The first steps simply enumerate the by groups (variable groupseq) to that the following SQL-Join can execute the needed comparisons.

This provides all the observations from day2 that are not in day1. Due to the comparison on the valuefield, we also get the observations that have changed from day1 to day2.

Again, this might be an odd piece of data processing, however this requirement came up and could not be changed.

Cheers to all and happy coding!

Michael

SASKiwi · Posted 07-21-2017 09:28 PM

@mfab thank you for posting your solution to this. Personally I'm a big fan of PROC COMPARE. However I've pretty much used it just for testing purposes, so the warning messages aren't a problem. Obviously they would be if COMPARE was used in production applications.

I recommend you raise the suppression of the COMPARE duplicate observation warning as a suggested improvement. That option is on the Communities front page.
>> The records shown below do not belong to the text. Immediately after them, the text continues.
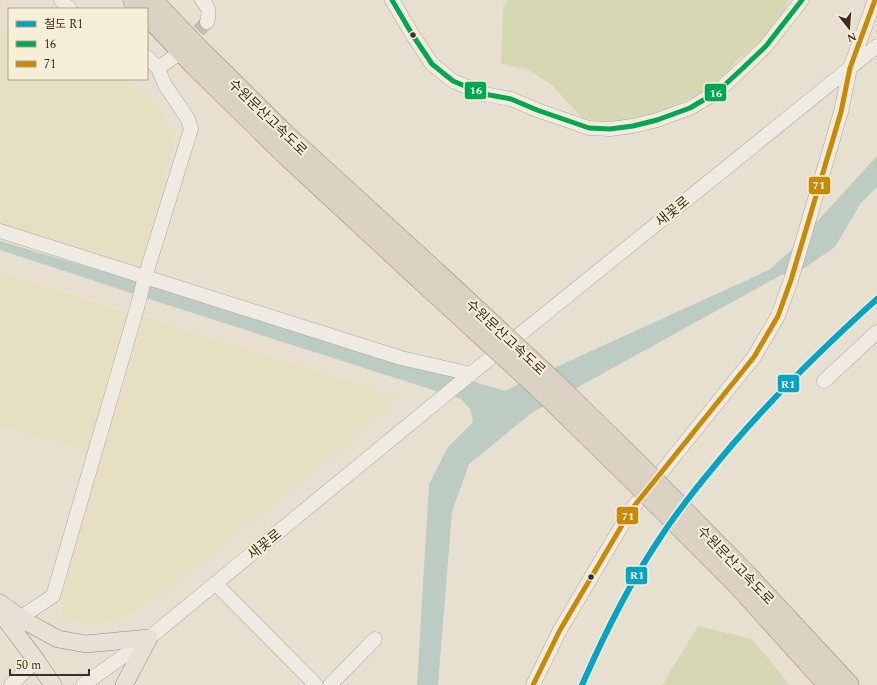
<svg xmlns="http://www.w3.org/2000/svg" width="877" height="685" viewBox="0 0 877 685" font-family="Spectral,'Noto Sans KR',serif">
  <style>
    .farmland { fill: #e6dfc2 }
    .green { fill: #d6d7b3 }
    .water { fill: #bcccc2 }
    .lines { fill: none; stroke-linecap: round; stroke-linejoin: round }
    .minor-tunnel { stroke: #c5bcae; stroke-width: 14; stroke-dasharray: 14 7; stroke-linecap: butt }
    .minor-casing { stroke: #ada599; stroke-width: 15 }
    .major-casing { stroke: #928b80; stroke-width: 18 }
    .highway-casing { stroke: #928b80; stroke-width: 21 }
    .minor { stroke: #efebe3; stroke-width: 14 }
    .major { stroke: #e6e1d4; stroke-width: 17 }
    .highway { stroke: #dad1c2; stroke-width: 20 }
    .highway-bridge-casing { stroke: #928b80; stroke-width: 21; stroke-linecap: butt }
    .highway-bridge { stroke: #dad1c2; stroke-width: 20 }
    .bus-1-casing { stroke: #f7eed8; stroke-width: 8 }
    .bus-2-casing { stroke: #f7eed8; stroke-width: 8 }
    .bus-1 { stroke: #00a651; stroke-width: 5 }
    .bus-2 { stroke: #c88808; stroke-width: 5 }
    .rail-1-casing { stroke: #f7eed8; stroke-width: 9 }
    .rail-1 { stroke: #03a3c5; stroke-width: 6 }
    .bus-dot { fill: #3d2e20; stroke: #f7eed8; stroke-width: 1.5 }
    .labels { text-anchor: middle; stroke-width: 4; stroke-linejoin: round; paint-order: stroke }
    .street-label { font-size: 14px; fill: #3d2e20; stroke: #f7eed8 }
    .line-badge { stroke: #f7eed8; stroke-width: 1.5 }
    .badge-label { font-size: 11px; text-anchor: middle; font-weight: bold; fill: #fff }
  </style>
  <rect width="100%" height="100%" fill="#e7e0d1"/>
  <path class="farmland" d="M0 28 9 32V79H123L146 89 176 136 142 265 137 269 0 224Z
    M0 271 131 314 88 453 0 427Z
    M144 316 396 395 390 406 370 425 163 594 122 618 88 627 61 618 63 586Z"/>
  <path class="green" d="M508 0H789L774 32 739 58 714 87 680 103 641 118 613 125 581 117 553 86 529 70 501 64 503 8Z
    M698 626 752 639 790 685H662Z"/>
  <path class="water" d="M877 156V187L861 203 835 247 803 269 781 275 533 412 469 464 452 512 438 685H417L429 484 448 447 473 422 470 409 461 399 174 307 0 250V241L505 391 519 384 769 270 789 252Z"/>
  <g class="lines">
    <path class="minor-tunnel" d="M184 46 207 22"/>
    <defs>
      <path id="minor" d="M61 0 70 9
        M202 0C209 8 210 11 207 22
        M392 0 412 34 432 64 453 81 484 94 511 99 537 110 589 128 610 129 633 126 657 120 690 108 717 92 743 68 766 46 802 0
        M158 68 174 57
        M0 231 401 358 471 374
        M824 381 877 332
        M216 584 316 685
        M21 617 53 596 137 308 145 277 191 129 188 119 165 85 162 78 158 68 147 57
        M11 685 36 660
        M83 685 149 638 467 377 877 46
        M330 685 375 639
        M533 685 560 630 631 510 754 357 778 316 791 280 841 112 850 68 875 0"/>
      <path id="major" d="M0 603 25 621 58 639 86 644 149 638
        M0 612 36 660 53 685
        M124 685 149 638"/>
      <path id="highway" d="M133 0 141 9
        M152 0 198 48 286 135 436 272
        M147 15 194 65 288 157 422 281
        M748 576 849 685
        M737 584 828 685"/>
    </defs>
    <use href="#minor" class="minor-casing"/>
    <use href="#major" class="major-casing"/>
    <use href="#highway" class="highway-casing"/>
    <use href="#minor" class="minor"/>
    <use href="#major" class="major"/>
    <use href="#highway" class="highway"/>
    <defs>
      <path id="highway-bridge" d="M436 272 552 380 638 464 748 576
        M422 281 540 389 628 475 737 584"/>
    </defs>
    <use href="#highway-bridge" class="highway-bridge-casing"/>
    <use href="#highway-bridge" class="highway-bridge"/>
    <defs>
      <path id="bus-1" d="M392 0 412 34 432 64 453 81 484 94 511 99 537 110 589 128 610 129 633 126 657 120 690 108 717 92 743 68 766 46 802 0"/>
      <path id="bus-2" d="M533 685 560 630 631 510 754 357 778 316 791 280 841 112 850 68 875 0"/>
    </defs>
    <use href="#bus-1" class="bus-1-casing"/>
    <use href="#bus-2" class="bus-2-casing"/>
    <use href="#bus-1" class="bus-1"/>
    <use href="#bus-2" class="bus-2"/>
    <defs>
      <path id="rail-1" d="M582 685C604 635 628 586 658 541 680 507 706 476 732 445 777 393 826 345 877 299"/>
    </defs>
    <use href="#rail-1" class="rail-1-casing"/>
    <use href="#rail-1" class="rail-1"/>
  </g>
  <g class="bus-dot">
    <circle cx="413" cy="35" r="3.5"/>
    <circle cx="591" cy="577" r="3.5"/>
  </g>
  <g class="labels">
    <g class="street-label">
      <text transform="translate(268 117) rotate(44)" y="5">수원문산고속도로</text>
      <text transform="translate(672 211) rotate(-39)" y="5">새꽃로</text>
      <text transform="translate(506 337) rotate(43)" y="5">수원문산고속도로</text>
      <text transform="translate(264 544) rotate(-39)" y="5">새꽃로</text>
      <text transform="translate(736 565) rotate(46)" y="5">수원문산고속도로</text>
    </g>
  </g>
  <g class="line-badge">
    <rect x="464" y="81" width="23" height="19" rx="4" fill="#00a651"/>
    <rect x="704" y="83" width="23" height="19" rx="4" fill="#00a651"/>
    <rect x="808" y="176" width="23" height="19" rx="4" fill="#c88808"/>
    <rect x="777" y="374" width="23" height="19" rx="4" fill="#03a3c5"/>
    <rect x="616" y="506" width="23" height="19" rx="4" fill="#c88808"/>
    <rect x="625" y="566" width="23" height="19" rx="4" fill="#03a3c5"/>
  </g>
  <g class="badge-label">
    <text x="476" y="94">16</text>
    <text x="716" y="97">16</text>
    <text x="819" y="189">71</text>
    <text x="788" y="388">R1</text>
    <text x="628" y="520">71</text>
    <text x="637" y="579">R1</text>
  </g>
  <rect x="8" y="8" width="140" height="72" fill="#f7eed8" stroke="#ada18e"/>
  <rect x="16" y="21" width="20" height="6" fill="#03a3c5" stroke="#ada18e"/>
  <text x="44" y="28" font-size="12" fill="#3d2e20">철도 R1</text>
  <rect x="16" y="41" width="20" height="6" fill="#00a651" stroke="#ada18e"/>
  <text x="44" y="48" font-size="12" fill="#3d2e20">16</text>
  <rect x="16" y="61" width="20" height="6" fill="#c88808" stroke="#ada18e"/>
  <text x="44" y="68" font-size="12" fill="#3d2e20">71</text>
  <g transform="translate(849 28) rotate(163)" stroke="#f7eed8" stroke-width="3" paint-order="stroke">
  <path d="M0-3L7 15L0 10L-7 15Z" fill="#3d2e20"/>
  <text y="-6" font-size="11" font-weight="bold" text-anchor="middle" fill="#3d2e20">N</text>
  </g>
  <path d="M10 669v6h79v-6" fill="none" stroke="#3d2e20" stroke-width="2"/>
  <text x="16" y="669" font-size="12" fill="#3d2e20" stroke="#f7eed8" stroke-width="3" paint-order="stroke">50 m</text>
</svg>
Quentin · Posted 04-14-2020 11:26 AM

Glad you found a solution. Since you're happy with comparing sequential observations when there are duplicate IDs, one way to to avoid the warning is to add a sequence number that increments within each block of IDs. Something like:

data vday1/view=vday1 ;
  set day1 ;
  by idfield ;
  if first.idfield then seqno=1 ;
  else seqno++1 ;
run ;

data vday2/view=vday2 ;
  set day2 ;
  by idfield ;
  if first.idfield then seqno=1 ;
  else seqno++1 ;
run ;

proc compare base=vday1 comp=vday2 outnoequal outcomp out=work.compout (/*keep=_type_ _obs_*/);
  id idfield seqno;
  var valuefield; 
run;

(And yes, just realized this thread is 3 years old, but I had already written the code : )

The Boston Area SAS Users Group is hosting free webinars!

Register now at https://www.basug.org/events.

bosedi · Posted 04-13-2020 02:16 PM

If you really need to suppress the warning of duplicate observation, I dont think there is any option to do that. The only thing you can do is, do NOT USE the ID statement.